Следующей ночью молодой человек внимательно перечитывал «Путешествия» при свечах, расположившись у себя в комнатушке под лестницей. Лишь теперь, вооружившись скептическим видением Гамильтона, он заметил осознанно — и даже изощренно — оставленные белые пятна. Не то чтобы в книге недоставало подробностей: напротив, она изобиловала сведениями о местных флоре, фауне и особенно архитектурных сооружениях, живописала битвы и лишения, выпадавшие на долю путешественника, и, кроме того, как указывал сэр Гарднер, содержала многочисленные отступления морального и философского характера. И все же стоило автору коснуться так называемых технических вопросов — точных дат, имен, приказов, побуждений и, в частности, разговоров с Наполеоном, — рассказ принимал весьма обтекаемые формы, сбивая исследователя с толку.
Ринд поднял глаза, утомленные мерцающим светом, и несколько раз крепко зажмурился. А вдруг у него разыгралось воображение и все это — просто влияние Гамильтона? Предваряя свои заметки, Денон и сам написал о том, что книга предназначалась для легкого чтения, а не для научных кабинетов. Это вполне объясняет некоторые пробелы, непоследовательность и даже противоречия в изложении: чего и ждать от воспоминаний, изложенных на пяти сотнях страниц и к тому же родившихся уже в уютной и безопасной обстановке Парижа?

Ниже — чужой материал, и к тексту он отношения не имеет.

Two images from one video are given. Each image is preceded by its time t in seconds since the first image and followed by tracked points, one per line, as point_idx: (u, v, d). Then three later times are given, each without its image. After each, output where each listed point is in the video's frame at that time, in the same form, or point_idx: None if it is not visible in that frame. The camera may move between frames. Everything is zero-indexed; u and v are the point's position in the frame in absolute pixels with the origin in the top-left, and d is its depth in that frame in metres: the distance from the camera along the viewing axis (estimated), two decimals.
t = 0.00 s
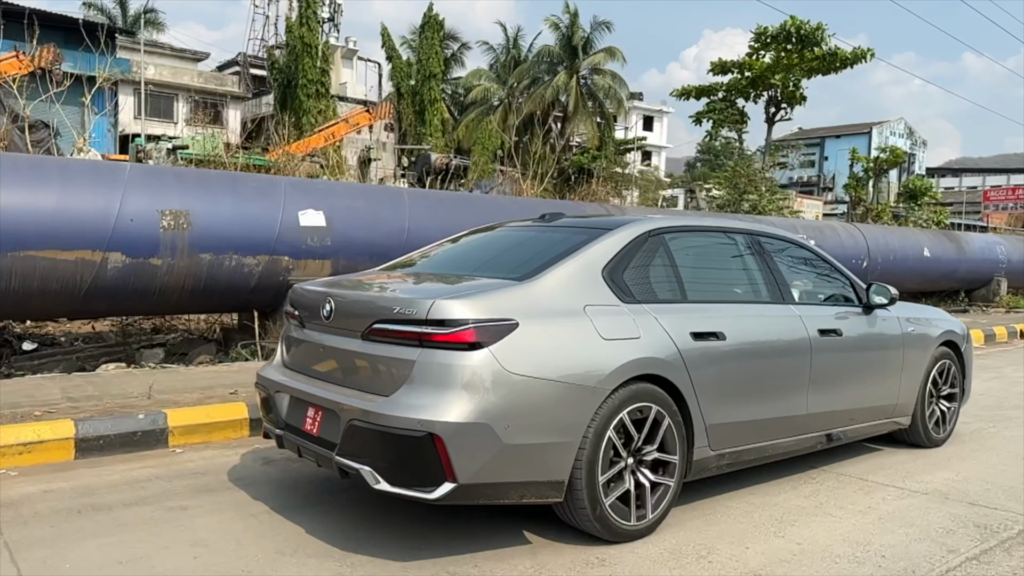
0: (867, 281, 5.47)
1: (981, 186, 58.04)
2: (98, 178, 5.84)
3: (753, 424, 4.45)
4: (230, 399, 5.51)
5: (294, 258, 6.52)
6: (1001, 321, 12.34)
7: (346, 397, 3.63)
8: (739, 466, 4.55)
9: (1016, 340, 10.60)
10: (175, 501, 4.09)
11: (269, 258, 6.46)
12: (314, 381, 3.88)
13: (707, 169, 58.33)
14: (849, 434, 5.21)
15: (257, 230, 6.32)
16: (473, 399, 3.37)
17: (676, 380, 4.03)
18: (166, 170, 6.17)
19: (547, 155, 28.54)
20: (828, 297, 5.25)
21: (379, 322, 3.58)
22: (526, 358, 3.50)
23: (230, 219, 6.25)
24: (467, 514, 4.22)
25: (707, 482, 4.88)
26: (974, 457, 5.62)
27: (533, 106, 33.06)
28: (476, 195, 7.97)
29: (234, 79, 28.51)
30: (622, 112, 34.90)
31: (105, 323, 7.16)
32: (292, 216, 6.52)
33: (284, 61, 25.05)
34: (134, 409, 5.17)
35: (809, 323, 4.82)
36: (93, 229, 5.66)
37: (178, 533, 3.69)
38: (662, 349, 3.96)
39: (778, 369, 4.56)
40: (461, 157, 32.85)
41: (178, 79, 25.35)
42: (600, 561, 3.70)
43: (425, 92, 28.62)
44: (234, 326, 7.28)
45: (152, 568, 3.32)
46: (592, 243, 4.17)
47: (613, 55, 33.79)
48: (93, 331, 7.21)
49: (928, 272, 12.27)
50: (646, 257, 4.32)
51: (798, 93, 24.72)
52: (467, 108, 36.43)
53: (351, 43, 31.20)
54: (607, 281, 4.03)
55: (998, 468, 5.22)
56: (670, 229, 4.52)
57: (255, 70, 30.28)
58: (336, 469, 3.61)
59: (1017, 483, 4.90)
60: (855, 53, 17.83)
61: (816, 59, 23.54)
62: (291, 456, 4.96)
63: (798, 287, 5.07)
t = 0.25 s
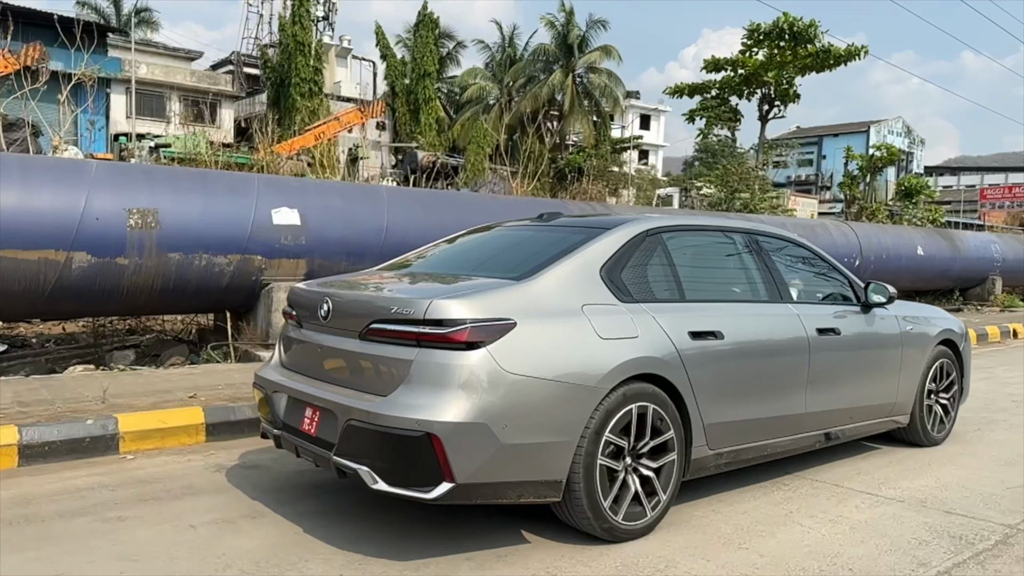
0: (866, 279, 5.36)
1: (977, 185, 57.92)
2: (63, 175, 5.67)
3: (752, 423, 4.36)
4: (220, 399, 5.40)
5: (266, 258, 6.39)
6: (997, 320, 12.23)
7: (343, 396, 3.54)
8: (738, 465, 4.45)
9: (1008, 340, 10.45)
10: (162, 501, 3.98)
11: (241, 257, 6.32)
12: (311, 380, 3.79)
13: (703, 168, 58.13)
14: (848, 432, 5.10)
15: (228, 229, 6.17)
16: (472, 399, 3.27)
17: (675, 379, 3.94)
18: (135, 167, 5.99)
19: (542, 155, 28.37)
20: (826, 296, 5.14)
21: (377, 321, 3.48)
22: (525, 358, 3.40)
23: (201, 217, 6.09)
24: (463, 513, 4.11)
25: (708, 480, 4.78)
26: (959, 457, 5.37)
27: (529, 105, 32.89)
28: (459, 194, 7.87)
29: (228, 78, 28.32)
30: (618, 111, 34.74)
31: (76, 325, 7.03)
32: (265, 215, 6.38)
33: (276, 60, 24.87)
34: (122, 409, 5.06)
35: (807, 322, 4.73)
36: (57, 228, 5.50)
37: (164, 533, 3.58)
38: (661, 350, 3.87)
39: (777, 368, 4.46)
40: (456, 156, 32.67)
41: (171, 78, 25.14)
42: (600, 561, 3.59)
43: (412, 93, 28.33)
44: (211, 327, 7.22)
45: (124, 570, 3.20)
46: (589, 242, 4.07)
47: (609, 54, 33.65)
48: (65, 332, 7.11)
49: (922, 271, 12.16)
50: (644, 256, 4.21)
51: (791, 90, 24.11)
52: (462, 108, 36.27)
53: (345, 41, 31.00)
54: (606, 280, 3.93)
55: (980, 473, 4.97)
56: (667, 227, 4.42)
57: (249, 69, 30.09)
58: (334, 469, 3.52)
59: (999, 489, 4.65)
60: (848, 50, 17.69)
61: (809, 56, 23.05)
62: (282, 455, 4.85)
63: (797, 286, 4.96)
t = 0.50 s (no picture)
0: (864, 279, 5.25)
1: (975, 184, 57.68)
2: (21, 172, 5.52)
3: (749, 423, 4.30)
4: (212, 401, 5.36)
5: (233, 258, 6.25)
6: (990, 320, 12.14)
7: (341, 396, 3.52)
8: (735, 465, 4.40)
9: (1000, 341, 10.32)
10: (153, 504, 3.95)
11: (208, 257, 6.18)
12: (310, 380, 3.77)
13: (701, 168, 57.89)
14: (847, 433, 5.01)
15: (192, 228, 6.01)
16: (469, 399, 3.24)
17: (674, 379, 3.91)
18: (98, 164, 5.84)
19: (537, 155, 28.20)
20: (825, 296, 5.05)
21: (375, 321, 3.46)
22: (523, 358, 3.38)
23: (165, 216, 5.93)
24: (458, 514, 4.08)
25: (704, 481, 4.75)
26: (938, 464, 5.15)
27: (524, 104, 32.71)
28: (441, 192, 7.74)
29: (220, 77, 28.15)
30: (614, 110, 34.53)
31: (44, 326, 6.92)
32: (233, 214, 6.22)
33: (269, 59, 24.70)
34: (114, 411, 5.02)
35: (804, 321, 4.65)
36: (12, 227, 5.36)
37: (156, 537, 3.55)
38: (658, 350, 3.82)
39: (775, 368, 4.40)
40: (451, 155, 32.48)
41: (162, 77, 24.98)
42: (595, 563, 3.57)
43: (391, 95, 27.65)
44: (183, 329, 7.13)
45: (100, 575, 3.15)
46: (586, 243, 4.02)
47: (604, 53, 33.46)
48: (32, 333, 6.99)
49: (914, 271, 12.06)
50: (641, 257, 4.16)
51: (784, 88, 23.19)
52: (457, 107, 36.08)
53: (339, 40, 30.81)
54: (603, 281, 3.89)
55: (954, 485, 4.76)
56: (665, 228, 4.36)
57: (242, 68, 29.92)
58: (332, 469, 3.50)
59: (973, 502, 4.46)
60: (841, 48, 17.53)
61: (801, 54, 22.49)
62: (274, 458, 4.81)
63: (795, 286, 4.88)
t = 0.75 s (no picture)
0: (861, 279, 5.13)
1: (972, 185, 57.57)
2: None
3: (747, 424, 4.18)
4: (202, 401, 5.25)
5: (203, 257, 6.14)
6: (986, 320, 12.01)
7: (339, 397, 3.43)
8: (733, 466, 4.28)
9: (991, 342, 10.18)
10: (141, 505, 3.83)
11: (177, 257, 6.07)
12: (307, 380, 3.68)
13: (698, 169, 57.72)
14: (843, 433, 4.89)
15: (160, 227, 5.91)
16: (466, 400, 3.15)
17: (674, 379, 3.80)
18: (63, 162, 5.72)
19: (533, 155, 28.06)
20: (823, 297, 4.93)
21: (372, 322, 3.37)
22: (521, 357, 3.29)
23: (132, 215, 5.81)
24: (454, 514, 3.97)
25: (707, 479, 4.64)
26: (918, 468, 4.81)
27: (520, 103, 32.60)
28: (417, 190, 7.64)
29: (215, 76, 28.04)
30: (609, 111, 34.41)
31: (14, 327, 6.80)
32: (203, 213, 6.10)
33: (263, 58, 24.59)
34: (102, 410, 4.91)
35: (803, 322, 4.54)
36: None
37: (143, 539, 3.43)
38: (657, 351, 3.72)
39: (773, 369, 4.29)
40: (446, 155, 32.35)
41: (155, 76, 24.84)
42: (597, 561, 3.46)
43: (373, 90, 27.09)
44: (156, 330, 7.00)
45: None
46: (583, 243, 3.92)
47: (600, 53, 33.36)
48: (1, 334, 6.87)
49: (907, 271, 11.94)
50: (639, 257, 4.06)
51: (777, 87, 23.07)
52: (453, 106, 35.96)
53: (334, 39, 30.70)
54: (600, 281, 3.79)
55: (933, 490, 4.42)
56: (663, 228, 4.26)
57: (236, 68, 29.80)
58: (329, 470, 3.41)
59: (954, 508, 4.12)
60: (834, 46, 17.44)
61: (795, 53, 22.38)
62: (264, 459, 4.69)
63: (793, 287, 4.77)
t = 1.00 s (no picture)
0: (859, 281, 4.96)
1: (967, 187, 57.50)
2: None
3: (743, 426, 4.08)
4: (193, 401, 5.17)
5: (168, 257, 6.00)
6: (980, 322, 11.90)
7: (336, 397, 3.36)
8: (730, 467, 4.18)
9: (981, 345, 10.09)
10: (130, 508, 3.76)
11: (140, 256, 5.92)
12: (304, 381, 3.60)
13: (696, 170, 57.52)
14: (842, 435, 4.76)
15: (123, 226, 5.76)
16: (463, 400, 3.09)
17: (671, 381, 3.72)
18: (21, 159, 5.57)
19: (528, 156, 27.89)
20: (820, 298, 4.81)
21: (369, 322, 3.30)
22: (518, 358, 3.22)
23: (92, 213, 5.65)
24: (450, 515, 3.90)
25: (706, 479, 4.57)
26: (892, 477, 4.60)
27: (515, 103, 32.44)
28: (397, 189, 7.50)
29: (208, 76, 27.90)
30: (605, 111, 34.23)
31: None
32: (168, 211, 5.95)
33: (255, 57, 24.44)
34: (91, 412, 4.83)
35: (801, 323, 4.42)
36: None
37: (132, 543, 3.36)
38: (653, 353, 3.64)
39: (771, 370, 4.18)
40: (440, 155, 32.18)
41: (147, 75, 24.70)
42: (595, 563, 3.40)
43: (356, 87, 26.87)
44: (125, 331, 6.89)
45: None
46: (580, 244, 3.84)
47: (596, 53, 33.21)
48: None
49: (899, 272, 11.83)
50: (636, 258, 3.96)
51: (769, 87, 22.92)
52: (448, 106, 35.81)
53: (327, 38, 30.55)
54: (597, 282, 3.71)
55: (904, 502, 4.22)
56: (661, 229, 4.16)
57: (229, 67, 29.65)
58: (325, 471, 3.34)
59: (926, 522, 3.91)
60: (828, 45, 17.33)
61: (788, 52, 22.23)
62: (256, 461, 4.62)
63: (791, 288, 4.65)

Понемногу читателя одолела усталость, но и тогда, когда книга выскользнула из рук, он продолжал терзаться сомнениями. Очень легко было поверить в человечность Денона. И так же легко — в его скрытность. В любом случае, события египетской кампании Наполеона Бонапарта, со времени которых сменилось лишь два поколения, успели обрасти мифами, если не сказками, полными широких жестов, красивых поз и великих истин; казалось, им, словно клинописным табличкам, суждено было не одно столетие ожидать расшифровки.
Уже отправившийся втайне на поиски чертога вечности, Денон пропустил битву при пирамидах, однако Наполеон очень часто вспоминал своего товарища и столь же часто сетовал на его отсутствие. Ибо на поле боя развернулась настоящая феерия, мечта художника. Только теперь, наблюдая, как перед глазами оживают мифологические сюжеты древности, главнокомандующий наконец поверил: да, он в Египте.

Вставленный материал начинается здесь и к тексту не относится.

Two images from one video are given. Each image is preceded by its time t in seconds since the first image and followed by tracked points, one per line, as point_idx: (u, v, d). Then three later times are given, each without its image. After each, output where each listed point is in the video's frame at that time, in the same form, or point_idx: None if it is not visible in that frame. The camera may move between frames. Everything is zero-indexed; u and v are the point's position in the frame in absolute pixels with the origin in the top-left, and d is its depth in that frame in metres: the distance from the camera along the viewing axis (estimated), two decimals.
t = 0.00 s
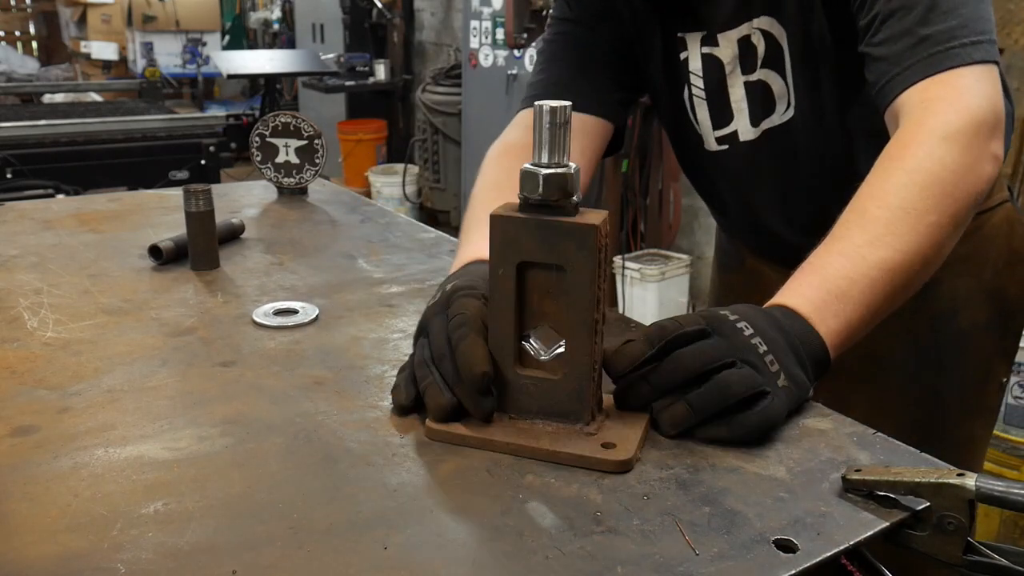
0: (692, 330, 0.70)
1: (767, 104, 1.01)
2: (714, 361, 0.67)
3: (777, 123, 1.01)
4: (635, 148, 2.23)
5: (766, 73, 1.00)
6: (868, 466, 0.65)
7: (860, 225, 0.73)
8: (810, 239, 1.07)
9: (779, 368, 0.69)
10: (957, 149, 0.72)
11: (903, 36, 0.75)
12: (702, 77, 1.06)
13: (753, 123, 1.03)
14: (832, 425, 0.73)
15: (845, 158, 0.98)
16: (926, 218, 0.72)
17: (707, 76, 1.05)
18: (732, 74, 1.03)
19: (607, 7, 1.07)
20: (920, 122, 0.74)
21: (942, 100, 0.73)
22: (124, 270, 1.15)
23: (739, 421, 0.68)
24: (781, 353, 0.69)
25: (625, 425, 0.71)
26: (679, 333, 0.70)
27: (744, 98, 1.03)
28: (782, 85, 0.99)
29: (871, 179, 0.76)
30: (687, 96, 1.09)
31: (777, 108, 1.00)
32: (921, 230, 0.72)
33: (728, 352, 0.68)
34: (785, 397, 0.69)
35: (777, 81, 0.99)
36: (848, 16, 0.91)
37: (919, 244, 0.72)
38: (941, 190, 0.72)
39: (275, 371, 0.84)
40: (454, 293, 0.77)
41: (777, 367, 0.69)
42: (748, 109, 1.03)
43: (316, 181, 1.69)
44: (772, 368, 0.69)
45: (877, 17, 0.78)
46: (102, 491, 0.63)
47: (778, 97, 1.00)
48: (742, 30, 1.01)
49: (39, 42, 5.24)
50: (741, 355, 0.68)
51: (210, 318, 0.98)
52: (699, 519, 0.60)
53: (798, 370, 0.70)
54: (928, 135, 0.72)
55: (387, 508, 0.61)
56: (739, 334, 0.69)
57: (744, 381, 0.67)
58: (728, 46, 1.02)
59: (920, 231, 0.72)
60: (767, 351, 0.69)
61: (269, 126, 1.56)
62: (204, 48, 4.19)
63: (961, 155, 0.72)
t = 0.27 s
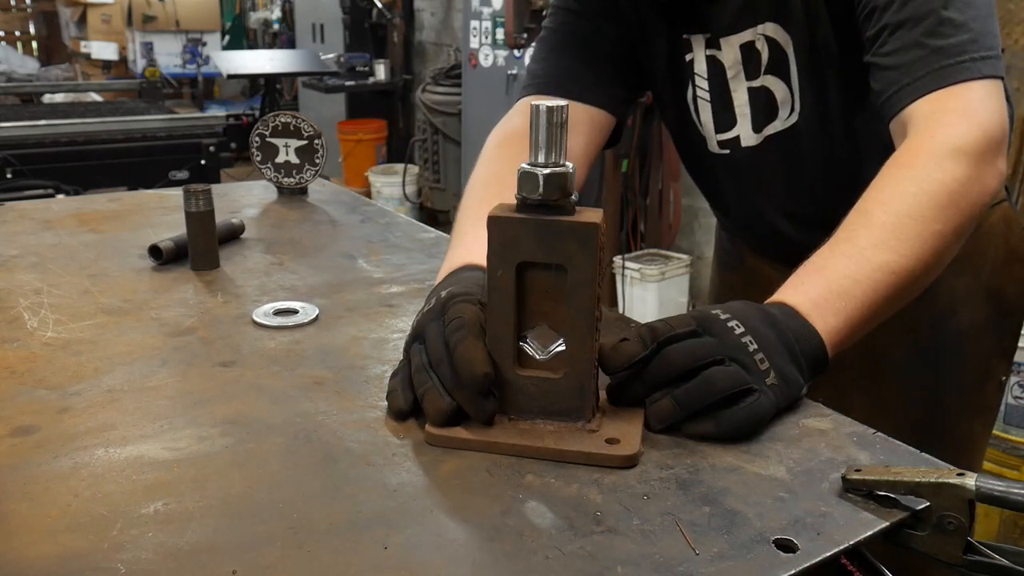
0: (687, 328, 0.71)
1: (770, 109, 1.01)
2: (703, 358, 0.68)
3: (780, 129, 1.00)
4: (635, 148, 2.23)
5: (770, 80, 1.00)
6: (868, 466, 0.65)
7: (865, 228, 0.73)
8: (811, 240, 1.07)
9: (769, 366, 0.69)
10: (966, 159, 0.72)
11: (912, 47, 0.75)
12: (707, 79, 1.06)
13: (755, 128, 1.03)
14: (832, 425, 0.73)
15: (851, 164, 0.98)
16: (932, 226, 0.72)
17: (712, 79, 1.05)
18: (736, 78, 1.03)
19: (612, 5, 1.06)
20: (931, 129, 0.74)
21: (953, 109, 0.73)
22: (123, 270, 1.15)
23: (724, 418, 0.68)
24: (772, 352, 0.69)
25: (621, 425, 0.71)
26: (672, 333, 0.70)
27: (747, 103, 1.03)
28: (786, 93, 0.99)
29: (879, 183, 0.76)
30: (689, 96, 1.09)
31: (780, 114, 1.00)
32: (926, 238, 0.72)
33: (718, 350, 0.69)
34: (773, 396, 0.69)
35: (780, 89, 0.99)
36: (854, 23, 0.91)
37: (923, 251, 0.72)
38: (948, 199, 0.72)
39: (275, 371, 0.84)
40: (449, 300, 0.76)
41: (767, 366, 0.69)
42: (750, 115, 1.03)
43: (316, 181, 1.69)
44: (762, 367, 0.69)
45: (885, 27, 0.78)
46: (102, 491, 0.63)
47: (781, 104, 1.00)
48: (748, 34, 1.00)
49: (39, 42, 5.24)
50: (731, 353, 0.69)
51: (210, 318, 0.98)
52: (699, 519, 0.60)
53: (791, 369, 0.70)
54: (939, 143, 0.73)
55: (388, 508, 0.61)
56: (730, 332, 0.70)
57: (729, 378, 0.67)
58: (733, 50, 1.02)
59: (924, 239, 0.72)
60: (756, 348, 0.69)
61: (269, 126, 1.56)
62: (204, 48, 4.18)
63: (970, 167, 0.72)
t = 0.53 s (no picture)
0: (700, 324, 0.70)
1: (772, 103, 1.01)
2: (716, 355, 0.67)
3: (781, 122, 1.00)
4: (635, 148, 2.23)
5: (774, 72, 1.00)
6: (868, 466, 0.65)
7: (862, 225, 0.73)
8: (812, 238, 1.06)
9: (773, 369, 0.69)
10: (957, 153, 0.72)
11: (906, 40, 0.75)
12: (710, 71, 1.06)
13: (756, 122, 1.03)
14: (832, 425, 0.73)
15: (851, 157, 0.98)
16: (927, 221, 0.72)
17: (714, 71, 1.05)
18: (740, 69, 1.03)
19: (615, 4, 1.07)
20: (922, 124, 0.74)
21: (942, 104, 0.73)
22: (123, 270, 1.15)
23: (722, 420, 0.68)
24: (776, 354, 0.69)
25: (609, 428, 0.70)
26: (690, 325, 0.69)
27: (750, 94, 1.02)
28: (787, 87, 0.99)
29: (872, 179, 0.75)
30: (693, 89, 1.09)
31: (782, 108, 1.00)
32: (922, 233, 0.72)
33: (729, 350, 0.68)
34: (773, 398, 0.69)
35: (783, 82, 0.99)
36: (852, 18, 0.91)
37: (920, 247, 0.72)
38: (942, 194, 0.72)
39: (275, 371, 0.84)
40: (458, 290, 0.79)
41: (771, 367, 0.69)
42: (752, 108, 1.03)
43: (316, 181, 1.69)
44: (767, 369, 0.69)
45: (881, 19, 0.78)
46: (101, 492, 0.63)
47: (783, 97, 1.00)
48: (752, 25, 1.00)
49: (39, 42, 5.24)
50: (739, 353, 0.68)
51: (210, 318, 0.98)
52: (699, 519, 0.60)
53: (793, 371, 0.70)
54: (930, 138, 0.73)
55: (388, 508, 0.61)
56: (740, 333, 0.69)
57: (740, 377, 0.67)
58: (738, 40, 1.02)
59: (920, 234, 0.72)
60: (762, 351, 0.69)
61: (270, 126, 1.56)
62: (204, 48, 4.18)
63: (962, 160, 0.72)
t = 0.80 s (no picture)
0: (674, 335, 0.71)
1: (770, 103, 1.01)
2: (687, 364, 0.69)
3: (779, 123, 1.01)
4: (635, 149, 2.23)
5: (773, 73, 0.99)
6: (868, 466, 0.65)
7: (859, 227, 0.73)
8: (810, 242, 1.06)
9: (758, 365, 0.69)
10: (957, 159, 0.72)
11: (907, 46, 0.75)
12: (708, 73, 1.05)
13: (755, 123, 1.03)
14: (832, 425, 0.74)
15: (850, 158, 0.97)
16: (923, 226, 0.72)
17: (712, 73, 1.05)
18: (738, 70, 1.03)
19: (609, 8, 1.08)
20: (922, 129, 0.74)
21: (943, 110, 0.73)
22: (123, 270, 1.15)
23: (712, 413, 0.68)
24: (761, 352, 0.69)
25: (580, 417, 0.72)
26: (656, 342, 0.70)
27: (748, 95, 1.03)
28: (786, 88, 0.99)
29: (871, 182, 0.76)
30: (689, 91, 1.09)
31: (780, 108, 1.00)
32: (917, 237, 0.72)
33: (702, 356, 0.69)
34: (761, 393, 0.69)
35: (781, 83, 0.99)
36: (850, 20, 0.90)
37: (916, 250, 0.72)
38: (940, 199, 0.73)
39: (275, 371, 0.84)
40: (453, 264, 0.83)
41: (756, 365, 0.69)
42: (751, 108, 1.03)
43: (316, 181, 1.69)
44: (750, 366, 0.69)
45: (882, 25, 0.78)
46: (101, 491, 0.63)
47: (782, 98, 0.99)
48: (751, 27, 1.00)
49: (39, 42, 5.24)
50: (716, 358, 0.69)
51: (210, 318, 0.98)
52: (699, 519, 0.60)
53: (781, 365, 0.70)
54: (930, 143, 0.73)
55: (387, 508, 0.61)
56: (715, 336, 0.70)
57: (705, 384, 0.68)
58: (736, 41, 1.02)
59: (915, 239, 0.72)
60: (744, 350, 0.69)
61: (270, 126, 1.56)
62: (204, 48, 4.18)
63: (960, 167, 0.72)
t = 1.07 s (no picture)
0: (648, 341, 0.69)
1: (767, 112, 1.00)
2: (665, 370, 0.68)
3: (775, 134, 1.00)
4: (635, 149, 2.22)
5: (770, 84, 0.99)
6: (868, 466, 0.65)
7: (838, 212, 0.74)
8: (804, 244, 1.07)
9: (736, 358, 0.70)
10: (942, 159, 0.72)
11: (899, 47, 0.75)
12: (705, 79, 1.05)
13: (751, 131, 1.02)
14: (832, 425, 0.74)
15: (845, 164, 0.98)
16: (902, 221, 0.72)
17: (710, 77, 1.05)
18: (734, 79, 1.02)
19: (609, 8, 1.08)
20: (911, 124, 0.73)
21: (933, 109, 0.73)
22: (123, 270, 1.15)
23: (706, 419, 0.68)
24: (735, 345, 0.70)
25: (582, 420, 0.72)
26: (633, 349, 0.68)
27: (745, 105, 1.02)
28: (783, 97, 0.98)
29: (858, 172, 0.75)
30: (685, 94, 1.09)
31: (777, 116, 0.99)
32: (895, 232, 0.72)
33: (678, 360, 0.69)
34: (744, 386, 0.70)
35: (777, 92, 0.99)
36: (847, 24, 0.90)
37: (887, 243, 0.72)
38: (920, 197, 0.72)
39: (275, 371, 0.84)
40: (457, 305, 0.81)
41: (733, 359, 0.70)
42: (746, 117, 1.02)
43: (316, 181, 1.69)
44: (729, 361, 0.69)
45: (873, 27, 0.78)
46: (101, 491, 0.63)
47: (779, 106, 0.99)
48: (747, 36, 0.99)
49: (39, 42, 5.24)
50: (694, 359, 0.69)
51: (210, 318, 0.98)
52: (699, 519, 0.60)
53: (757, 351, 0.70)
54: (918, 138, 0.72)
55: (385, 509, 0.61)
56: (689, 335, 0.70)
57: (694, 388, 0.68)
58: (732, 50, 1.01)
59: (893, 231, 0.72)
60: (718, 346, 0.69)
61: (269, 126, 1.56)
62: (204, 48, 4.18)
63: (945, 167, 0.72)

В Александрии ему довелось испытать своего рода разочарование. Наполеон мечтал оказаться в грандиозном беломраморном мегаполисе, овеянном исторической славой, с амфитеатрами, гимнасией и легендарным маяком, а вместо этого увидел — и быстро завоевал, пожертвовав какими-то тремя сотнями человек, — захудалый портовый городишко: обшарпанные желтые дома, песчаные заносы, кучи мусора и пучок чахлых пальм. Солдаты и продажные красотки бежали прочь; представители высшего общества и средних классов малодушно попрятались по домам; остались лишь крестьяне-оборванцы да голые ребятишки; при этом местные жители дружно — ну просто все до одного — проявили черную неблагодарность по отношению к освободителям.